[Sept 27, 2008]
We do about 5hrs of work a day. Work starts at 9am after make your own breakfast and goes until lunch around 1:30pm, an hour lunch, and then we work again until 3-4pm. We have two tea breaks also with English black tea usually, biscuits (cookies), and maybe a bit of dried fruit. Lunch is usually a bit late because of our tea break and dinner is around 7-8pm. We are always welcome to get snacks if we need them, but usually the meals are very filling.
Wwoofing isn't really about eating, so... in the past week I have weeded and turned up the soil for garden beds, removed 8-gauge wire from a fence and cleaned the bark off the wood posts, stuck poplar poles in the ground for a living gazebo, gathered sticks and brush which we burned in a huge bonfire, cracked walnuts while it rained yesterday, and 3 times a day we do the dishes. (This is in addition to our 5hrs of work each day). We end up working half of the daylight hours, but our hosts pretty much work dawn to dusk. In addition to doing outdoor work on their farm and keeping the B&B, there's the regular household work, taking care of their son Sol, and making lunch and dinner for us.

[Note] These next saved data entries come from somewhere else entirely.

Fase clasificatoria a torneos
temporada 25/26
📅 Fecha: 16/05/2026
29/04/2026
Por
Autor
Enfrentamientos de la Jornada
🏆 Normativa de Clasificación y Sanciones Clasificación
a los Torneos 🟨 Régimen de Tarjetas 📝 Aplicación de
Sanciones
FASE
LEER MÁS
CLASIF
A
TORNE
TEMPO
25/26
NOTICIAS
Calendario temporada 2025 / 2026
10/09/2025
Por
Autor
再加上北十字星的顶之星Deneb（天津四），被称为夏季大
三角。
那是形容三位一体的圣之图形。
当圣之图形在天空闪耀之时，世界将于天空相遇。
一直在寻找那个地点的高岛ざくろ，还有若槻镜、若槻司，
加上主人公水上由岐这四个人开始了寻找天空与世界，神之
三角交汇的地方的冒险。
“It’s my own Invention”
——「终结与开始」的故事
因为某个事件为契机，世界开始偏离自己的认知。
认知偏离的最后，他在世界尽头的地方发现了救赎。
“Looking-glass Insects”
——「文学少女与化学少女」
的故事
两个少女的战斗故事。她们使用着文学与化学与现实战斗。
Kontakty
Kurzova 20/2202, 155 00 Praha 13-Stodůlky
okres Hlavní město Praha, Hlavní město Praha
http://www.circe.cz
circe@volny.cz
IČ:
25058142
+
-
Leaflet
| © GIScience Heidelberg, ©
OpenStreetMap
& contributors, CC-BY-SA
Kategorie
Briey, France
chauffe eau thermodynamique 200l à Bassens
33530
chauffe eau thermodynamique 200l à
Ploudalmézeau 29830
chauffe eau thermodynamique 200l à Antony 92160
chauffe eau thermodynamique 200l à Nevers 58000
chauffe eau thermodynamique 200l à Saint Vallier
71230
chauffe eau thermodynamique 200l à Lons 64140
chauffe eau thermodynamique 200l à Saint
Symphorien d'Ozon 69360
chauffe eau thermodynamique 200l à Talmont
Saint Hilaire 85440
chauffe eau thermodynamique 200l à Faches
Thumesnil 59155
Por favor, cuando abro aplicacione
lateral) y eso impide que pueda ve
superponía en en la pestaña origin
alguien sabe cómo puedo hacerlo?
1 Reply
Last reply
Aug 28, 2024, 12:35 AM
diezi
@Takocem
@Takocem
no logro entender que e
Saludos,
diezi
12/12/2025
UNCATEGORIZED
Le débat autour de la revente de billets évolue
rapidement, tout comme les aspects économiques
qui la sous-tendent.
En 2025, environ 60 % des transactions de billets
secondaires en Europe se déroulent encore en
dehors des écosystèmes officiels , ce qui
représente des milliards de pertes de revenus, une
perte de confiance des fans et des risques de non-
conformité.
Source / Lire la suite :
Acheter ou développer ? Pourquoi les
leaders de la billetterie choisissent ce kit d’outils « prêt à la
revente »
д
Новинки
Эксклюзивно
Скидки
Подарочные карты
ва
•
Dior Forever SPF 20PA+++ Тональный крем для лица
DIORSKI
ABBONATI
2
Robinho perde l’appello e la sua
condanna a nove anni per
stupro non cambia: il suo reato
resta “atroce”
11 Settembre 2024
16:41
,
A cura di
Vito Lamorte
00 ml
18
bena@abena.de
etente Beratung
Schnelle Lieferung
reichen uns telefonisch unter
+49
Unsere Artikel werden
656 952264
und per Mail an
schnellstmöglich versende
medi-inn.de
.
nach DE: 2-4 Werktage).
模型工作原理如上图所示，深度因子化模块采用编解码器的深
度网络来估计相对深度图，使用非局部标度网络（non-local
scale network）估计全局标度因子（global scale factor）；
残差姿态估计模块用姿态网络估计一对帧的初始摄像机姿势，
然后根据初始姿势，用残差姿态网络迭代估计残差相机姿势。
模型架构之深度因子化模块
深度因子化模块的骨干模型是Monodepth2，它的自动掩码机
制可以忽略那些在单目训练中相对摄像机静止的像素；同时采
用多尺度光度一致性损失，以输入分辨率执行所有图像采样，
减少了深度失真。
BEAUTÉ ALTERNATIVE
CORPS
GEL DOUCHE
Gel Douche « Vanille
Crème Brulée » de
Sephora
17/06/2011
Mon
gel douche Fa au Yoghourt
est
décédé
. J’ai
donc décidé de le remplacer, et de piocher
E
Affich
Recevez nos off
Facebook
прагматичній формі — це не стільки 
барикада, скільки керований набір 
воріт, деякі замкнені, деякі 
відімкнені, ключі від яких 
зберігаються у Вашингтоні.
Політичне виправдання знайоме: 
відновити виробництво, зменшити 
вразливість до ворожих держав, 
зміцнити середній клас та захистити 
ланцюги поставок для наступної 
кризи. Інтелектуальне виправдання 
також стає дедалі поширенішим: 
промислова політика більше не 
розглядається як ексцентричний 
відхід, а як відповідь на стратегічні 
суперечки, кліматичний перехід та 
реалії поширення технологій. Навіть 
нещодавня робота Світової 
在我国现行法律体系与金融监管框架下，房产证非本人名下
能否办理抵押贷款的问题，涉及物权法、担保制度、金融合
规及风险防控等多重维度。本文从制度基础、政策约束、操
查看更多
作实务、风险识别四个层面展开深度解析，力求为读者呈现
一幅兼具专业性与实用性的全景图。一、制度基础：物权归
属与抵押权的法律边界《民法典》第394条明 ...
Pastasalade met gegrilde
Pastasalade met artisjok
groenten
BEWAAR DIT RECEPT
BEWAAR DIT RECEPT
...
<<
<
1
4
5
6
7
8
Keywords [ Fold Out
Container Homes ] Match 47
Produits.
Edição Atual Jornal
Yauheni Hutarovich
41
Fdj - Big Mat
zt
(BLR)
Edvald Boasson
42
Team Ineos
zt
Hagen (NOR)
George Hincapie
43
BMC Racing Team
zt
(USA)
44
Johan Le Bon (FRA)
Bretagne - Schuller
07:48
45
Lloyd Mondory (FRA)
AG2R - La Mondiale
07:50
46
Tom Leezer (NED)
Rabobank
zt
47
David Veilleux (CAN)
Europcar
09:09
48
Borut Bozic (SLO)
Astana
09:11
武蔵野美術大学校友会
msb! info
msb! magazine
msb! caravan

Gathering sticks to burn today was harder than the digging in the beds we'd been doing for the past few days. We'd load up an enormous blue tarp of sticks from the fields and drag it to the burn pile, taking 2-3 of us to haul it across the swampy meadows. The burn pile was next to the convergence of two streams and sopping wet from the rains yesterday. We got really muddy and needed wellies to keep our feet dry instead of our porous sneakers! (really really muddy shoes and pants)
Yesterday, the sheep were out in the yard mowing the grass. They're very good at it, but they are also very good at escaping. We kept having to chase them away from the vegetable beds and flowers and back to their designated area, which was not well enough fenced in. Today some escaped across the cattle grate into the road and we had to chase them back in. They're pretty nimble things and good at jumping through the bushes and on in particular seems to have a "grass is greener" mentality. So they can be a bit of a pain! And yes, we've done the quintessential counting of sheep.